Anti nuclear group ICAN won the 2017 Nobel prize

Oslo, Norway | AFP | Nuclear disarmament campaign group ICAN won the Nobel Peace Prize on Friday for its efforts to consign the atomic bomb to history, firing off a warning that Donald Trump’s presidency showed the true extent of the risk posed by weapons of mass destruction.

More than 70 years since atomic bombs were used on the Japanese cities of Hiroshima and Nagasaki, the Nobel committee praised ICAN’s non-proliferation efforts as nuclear-related crises swirl around North Korea and Iran.

The decision sent a clear message at a time when Trump has threatened to tear up a 2015 deal curbing Iran’s nuclear abilities.

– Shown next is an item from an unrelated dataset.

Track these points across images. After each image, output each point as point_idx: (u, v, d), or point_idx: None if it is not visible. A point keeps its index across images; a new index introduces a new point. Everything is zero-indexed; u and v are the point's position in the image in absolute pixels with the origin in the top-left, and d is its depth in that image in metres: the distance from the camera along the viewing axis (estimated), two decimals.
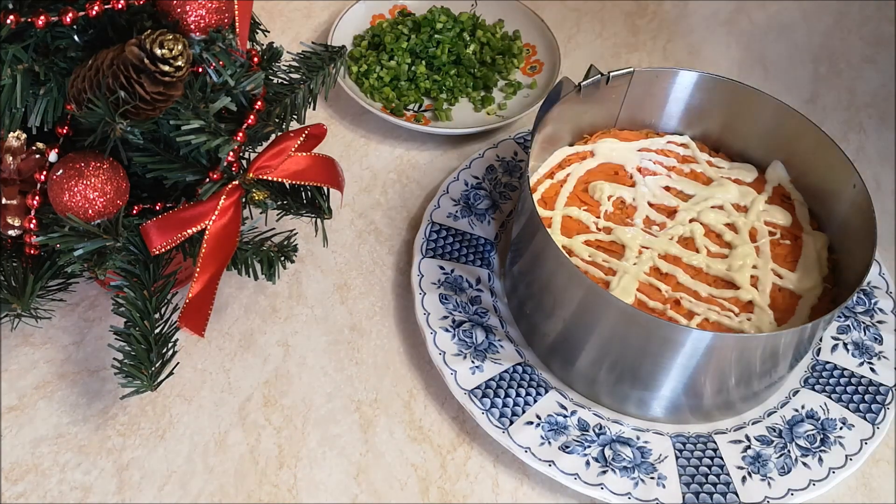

And the US president alarmed delegates at the UN General Assembly last month by warning he might be forced to “totally destroy” North Korea because of its atomic weapons programme.

“We live in a world where the risk of nuclear weapons being used is greater than it has been for a long time,” Norwegian Nobel committee president Berit Reiss-Andersen said in announcing the prize in Oslo.

Founded in Vienna in 2007, the International Campaign to Abolish Nuclear Weapons (ICAN) comprises more than 400 NGOs and has mobilised supporters and celebrities alike in its cause.

It was a key player in the adoption of a historic nuclear weapons ban treaty, signed by 122 countries at the UN in July.

But the accord was largely symbolic because none of the nine countries known or suspected of having nuclear weapons put their names down. It also still needs to be ratified before entering into force.

The United States, Russia, Britain, France, China, India, Pakistan, Israel and North Korea are all thought to possess nuclear weapons.

Speaking to reporters in Geneva, ICAN’s head Beatrice Fihn said Trump’s movements over North Korea and Iran showed the clear danger posed by nuclear arms.

“The election of President Donald Trump has made a lot of people feel very uncomfortable with the fact that he alone can authorise the use of nuclear weapons,” she said, adding that the US leader had a track record of “not listening to expertise”.

Days before the Nobel announcement, Fihn had tweeted simply: “Donald Trump is a moron”, a remark she said Friday that she regretted.